August 8, 2009
How do tough times and tuition increases impact law school innovation?
This recent article from the National Law Journal, which headlined "At public law schools, tuition jumps sharply: Students may pay as much as 20% more at some state institutions," has me wondering about the relationship between lean times and law school innovation. First, here is a excerpt from the start of the article:
Double-digit tuition increases loom for students at some of the country's top public law schools. School administrators say that the unusually large tuition hikes for the coming academic year are largely spurred by cuts in public funding — with endowment losses, initiatives to improve their schools and pressure to keep up with competing institutions also playing a part.
Even with the higher tuition costs next year, public schools will remain generally cheaper than their private counterparts. But the shrinking public/private tuition gap has led administrators and professors to worry about whether public institutions are fulfilling their mission of remaining affordable....
The recession is having a "much more pervasive effect" on law school budgets than did past recessions, said Susan Westerberg Prager, executive director of the Association of American Law Schools (AALS). Specifically, it's hitting hardest at law schools dependent on state appropriations or revenue from endowments.
Administrators planning substantial tuition increases note that they are putting some of that additional revenue toward financial aid. Even so, the tuition increases are bound to heighten the financial burdens of public law school students, who already graduate with an average of $71,436 in law school debt, according to the latest available statistics from the American Bar Association.

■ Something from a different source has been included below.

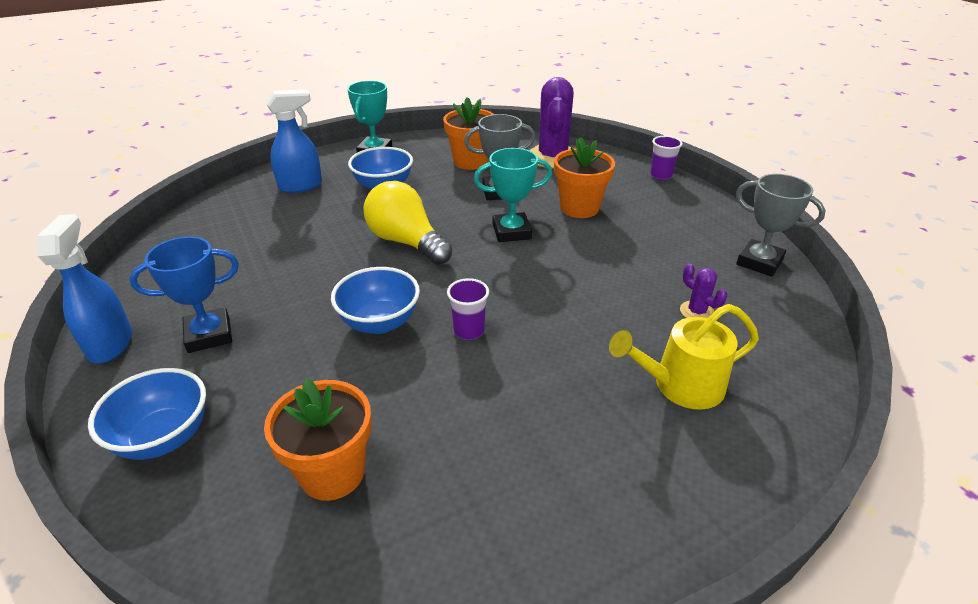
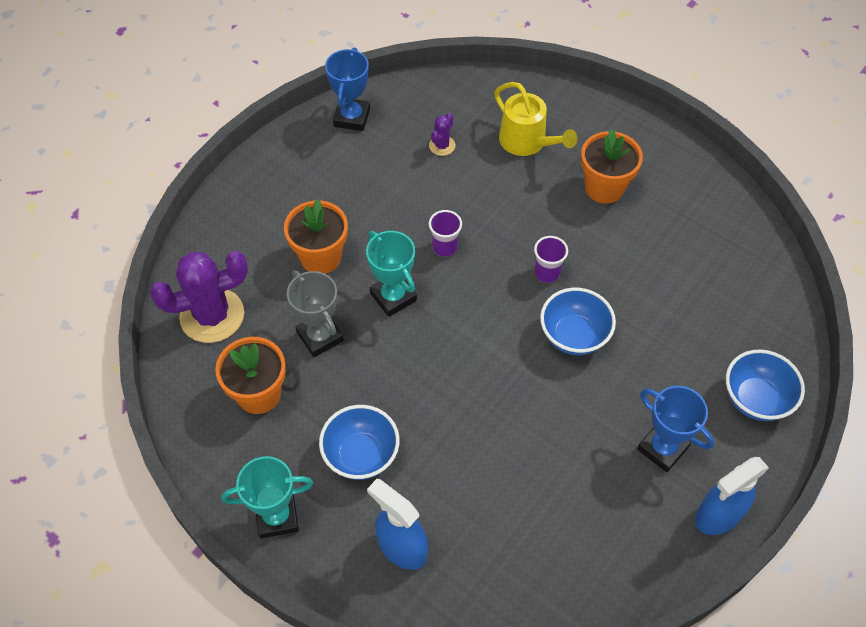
camera: 115 degrees left, 20 degrees up
(332, 473) = (710, 289): orange flower pot -> orange flower pot (604, 188)
(406, 242) = (456, 375): yellow light bulb -> none
(661, 175) = (217, 208): purple cup -> purple cup (445, 247)
(759, 262) = (352, 117): grey trophy -> blue trophy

There is, of course, the old cliche that necessity is the mother of invention. Thus, one might expect and hope that law schools needing to make less money go farther would develop cost-effective new programming for its students. And yet, I have an inkling that tough times might lead deans and faculties to be more conservative in their ways based on the (justified?) fear that prospective law students are now more likely to demand more traditional forms of instruction for their law school dollar.